I used to joke that my tear ducts get confused. When I laugh really hard I cry, when I get really upset I run, and when I get mad I close down. No wonder girls are so complex. Today, however, I think my emotions were right on track.
I went to a 5th grade graduation today! (That was my new thing for the day). Some of my 5th graders from the YMCA invited us and I realized I had been with these kids for 4 years, most of their elementary experience. I've seen them grow, mature, develop, birthdays, through parents divorce, friends moving away, their first day at a new school, baseball games, champions, losses, parents losing jobs, losing parents or grandparents, surgery, crushes, broken hearts, best friends, and now graduation. I didn't cry about any of this! But I was like a proud mama!!

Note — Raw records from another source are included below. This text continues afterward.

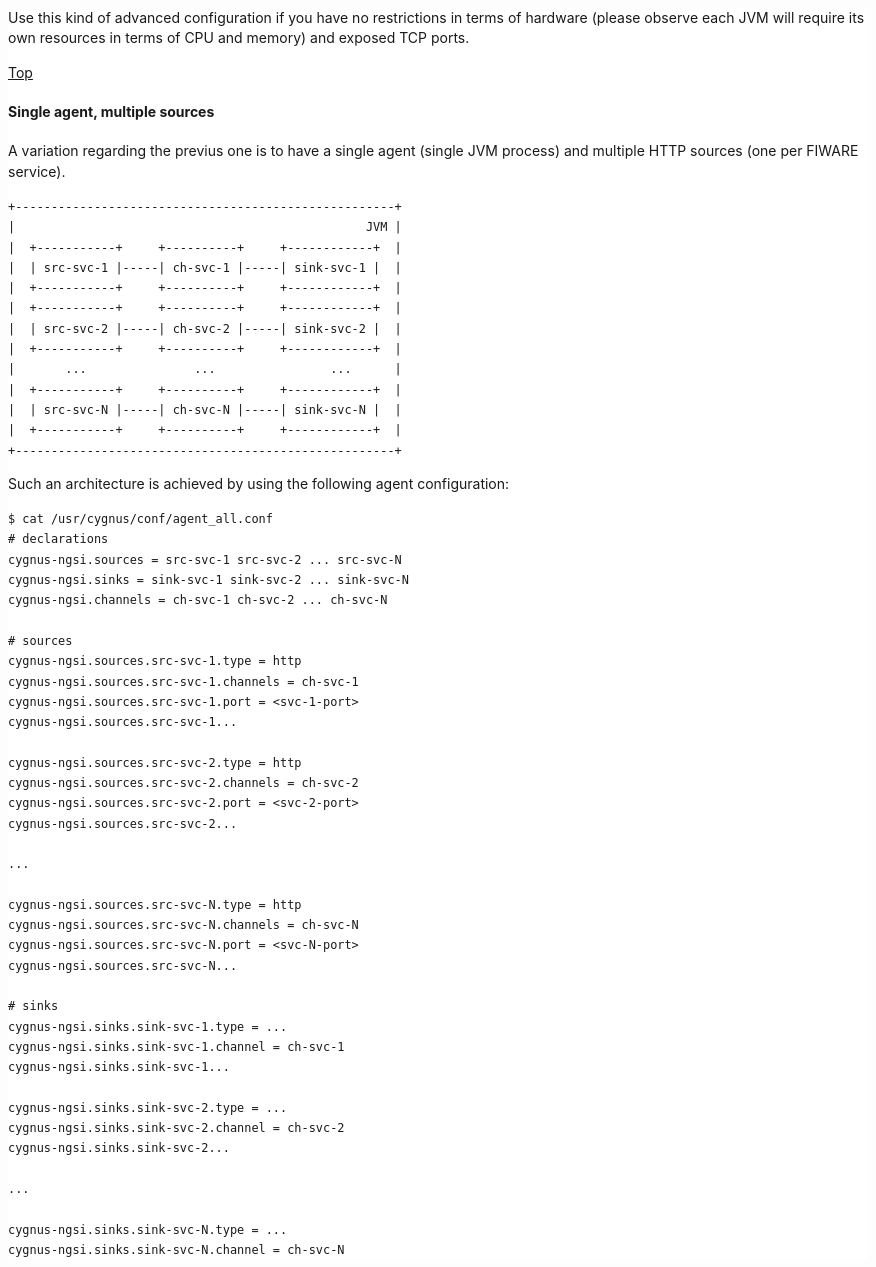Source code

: Use this kind of advanced configuration if you have no restrictions in terms of hardware (please observe each JVM will require its own resources in terms of CPU and memory) and exposed TCP ports.

[Top](#top)

#### <a name="section2.1.2"></a>Single agent, multiple sources
A variation regarding the previus one is to have a single agent (single JVM process) and multiple HTTP sources (one per FIWARE service).

```
+-----------------------------------------------------+
|                                                 JVM |
|  +-----------+     +----------+     +------------+  |
|  | src-svc-1 |-----| ch-svc-1 |-----| sink-svc-1 |  |
|  +-----------+     +----------+     +------------+  |
|  +-----------+     +----------+     +------------+  |
|  | src-svc-2 |-----| ch-svc-2 |-----| sink-svc-2 |  |
|  +-----------+     +----------+     +------------+  |
|       ...               ...                ...      |
|  +-----------+     +----------+     +------------+  |
|  | src-svc-N |-----| ch-svc-N |-----| sink-svc-N |  |
|  +-----------+     +----------+     +------------+  |
+-----------------------------------------------------+
```

Such an architecture is achieved by using the following agent configuration:

```
$ cat /usr/cygnus/conf/agent_all.conf
# declarations
cygnus-ngsi.sources = src-svc-1 src-svc-2 ... src-svc-N
cygnus-ngsi.sinks = sink-svc-1 sink-svc-2 ... sink-svc-N
cygnus-ngsi.channels = ch-svc-1 ch-svc-2 ... ch-svc-N

# sources
cygnus-ngsi.sources.src-svc-1.type = http
cygnus-ngsi.sources.src-svc-1.channels = ch-svc-1
cygnus-ngsi.sources.src-svc-1.port = <svc-1-port>
cygnus-ngsi.sources.src-svc-1...

cygnus-ngsi.sources.src-svc-2.type = http
cygnus-ngsi.sources.src-svc-2.channels = ch-svc-2
cygnus-ngsi.sources.src-svc-2.port = <svc-2-port>
cygnus-ngsi.sources.src-svc-2...

...

cygnus-ngsi.sources.src-svc-N.type = http
cygnus-ngsi.sources.src-svc-N.channels = ch-svc-N
cygnus-ngsi.sources.src-svc-N.port = <svc-N-port>
cygnus-ngsi.sources.src-svc-N...

# sinks
cygnus-ngsi.sinks.sink-svc-1.type = ...
cygnus-ngsi.sinks.sink-svc-1.channel = ch-svc-1
cygnus-ngsi.sinks.sink-svc-1...

cygnus-ngsi.sinks.sink-svc-2.type = ...
cygnus-ngsi.sinks.sink-svc-2.channel = ch-svc-2
cygnus-ngsi.sinks.sink-svc-2...

...

cygnus-ngsi.sinks.sink-svc-N.type = ...
cygnus-ngsi.sinks.sink-svc-N.channel = ch-svc-N
```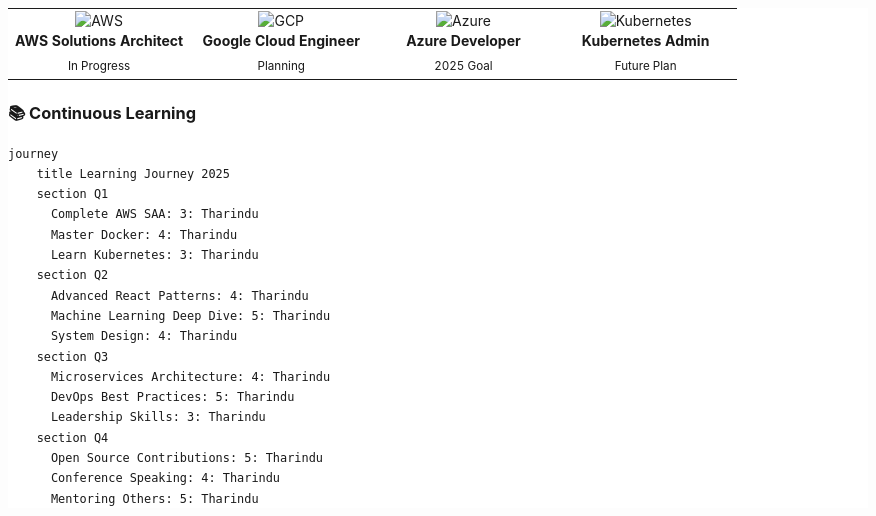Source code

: <table>
<tr>
<td align="center" width="25%">
<img src="https://img.icons8.com/color/64/000000/amazon-web-services.png" alt="AWS"/>
<br><b>AWS Solutions Architect</b>
<br><sub>In Progress</sub>
</td>
<td align="center" width="25%">
<img src="https://img.icons8.com/color/64/000000/google-cloud.png" alt="GCP"/>
<br><b>Google Cloud Engineer</b>
<br><sub>Planning</sub>
</td>
<td align="center" width="25%">
<img src="https://img.icons8.com/color/64/000000/azure.png" alt="Azure"/>
<br><b>Azure Developer</b>
<br><sub>2025 Goal</sub>
</td>
<td align="center" width="25%">
<img src="https://img.icons8.com/color/64/000000/kubernetes.png" alt="Kubernetes"/>
<br><b>Kubernetes Admin</b>
<br><sub>Future Plan</sub>
</td>
</tr>
</table>

### 📚 **Continuous Learning**

```mermaid
journey
    title Learning Journey 2025
    section Q1
      Complete AWS SAA: 3: Tharindu
      Master Docker: 4: Tharindu
      Learn Kubernetes: 3: Tharindu
    section Q2
      Advanced React Patterns: 4: Tharindu
      Machine Learning Deep Dive: 5: Tharindu
      System Design: 4: Tharindu
    section Q3
      Microservices Architecture: 4: Tharindu
      DevOps Best Practices: 5: Tharindu
      Leadership Skills: 3: Tharindu
    section Q4
      Open Source Contributions: 5: Tharindu
      Conference Speaking: 4: Tharindu
      Mentoring Others: 5: Tharindu
```

</div>
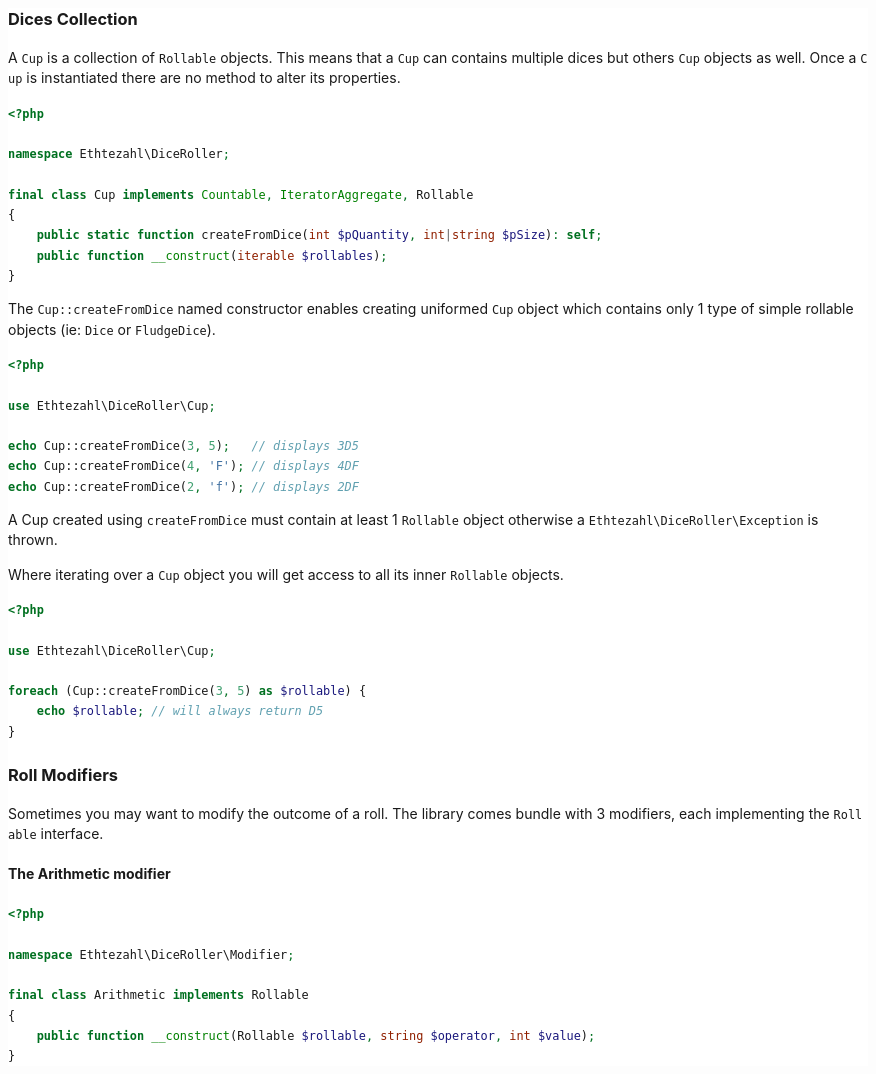 ### Dices Collection

A `Cup` is a collection of `Rollable` objects. This means that a `Cup` can contains multiple dices but others `Cup` objects as well. Once a `Cup` is instantiated there are no method to alter its properties.

```php
<?php

namespace Ethtezahl\DiceRoller;

final class Cup implements Countable, IteratorAggregate, Rollable
{
    public static function createFromDice(int $pQuantity, int|string $pSize): self;
    public function __construct(iterable $rollables);
}
```

The `Cup::createFromDice` named constructor enables creating uniformed `Cup` object which contains only 1 type of simple rollable objects (ie: `Dice` or `FludgeDice`).

```php
<?php

use Ethtezahl\DiceRoller\Cup;

echo Cup::createFromDice(3, 5);   // displays 3D5
echo Cup::createFromDice(4, 'F'); // displays 4DF
echo Cup::createFromDice(2, 'f'); // displays 2DF
```

A Cup created using `createFromDice` must contain at least 1 `Rollable` object otherwise a `Ethtezahl\DiceRoller\Exception` is thrown.

Where iterating over a `Cup` object you will get access to all its inner `Rollable` objects.

```php
<?php

use Ethtezahl\DiceRoller\Cup;

foreach (Cup::createFromDice(3, 5) as $rollable) {
    echo $rollable; // will always return D5
}
```

### Roll Modifiers

Sometimes you may want to modify the outcome of a roll. The library comes bundle with 3 modifiers, each implementing the `Rollable` interface.

#### The Arithmetic modifier

```php
<?php

namespace Ethtezahl\DiceRoller\Modifier;

final class Arithmetic implements Rollable
{
    public function __construct(Rollable $rollable, string $operator, int $value);
}
```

A girl, named Jocelyn, that had been in our program before was graduating today. She lived with her single mother and younger brother. She was definitely a God send to her mother. She took care of her brother, did great in school, safety partrol, kept the peace, and was always very responsible. I don't know the situation with dad, but I know she missed him. I know there were many times they planned on seeing dad but plans fall through as they do often with adults' schedules. Today at graduation, there was a dad that seemed overly enthusiastic for just a 5th grade ceremony. You know the type... the dad that stands in front of others so he gets the perfect camera shot. Claps every time he hears his child's name eventhough they are asked to wait until the end. Waving big so his child sees that he is watching. I'm sure at some point my thought was this guy needs to just go ahead and take a seat on stage with the principal so he has the best view. Then I realized, it was Jocelyn's father. He was there and he was proud. I watched Jocelyn's smile as she walked by him every time she received an award (which was at least 5 or 6). He gave the thumbs up, a small clap, take a picture, get a hug. I watched the relationship interaction. She loved him regardless because he is her dad and he was soooo stinkin proud of his daughter. This brought a smile to my eyes. As Jocelyn sat down for her presidential award for outstanding academics, I watched her dad as he brushed away tears. The overwhelming emotion of pride for his daughter's accomplishments and the young lady she had become was too much to bear within. At this point, I could hold it no longer as a few tears welled up within my own eyes.
Then there is a boy that was in the 5th grade class. I don't know him, I've seen him around and I stood next his parents. This boy is mentally challenged caused by an accident that sent him to surgery. He never fully recovered and struggles daily with the normalcy of life. Today he walked across that stage after years of self discipline, perseverence, and hard work. Of course mom and dad were proud and emotional but I held it together until... I saw the kids. My heart did the leaping throb in the chest when you want to hold back tears but you don't really have control. As he came back to sit down with his classmates, each one of them gave him a high five and would not sit down until he got to his seat. There was an air of respect that filled the room.
I cried today at a 5th grade graduation... twice!
I think I cried because I was so impressed. A young person can make all the difference in the world. Jocelyn is a person of love and respect for her dad. She is a person that understands grace, love and forgiveness. She is a person that values time, family, and purity. The young boy does not let excuses determine who he is. He will not fail on the grounds of permission to do so. His potential is exceeded everyday he gets out of bed. His determination to be great is inspiring.
I might cry at my graduation next year, but for a different reason!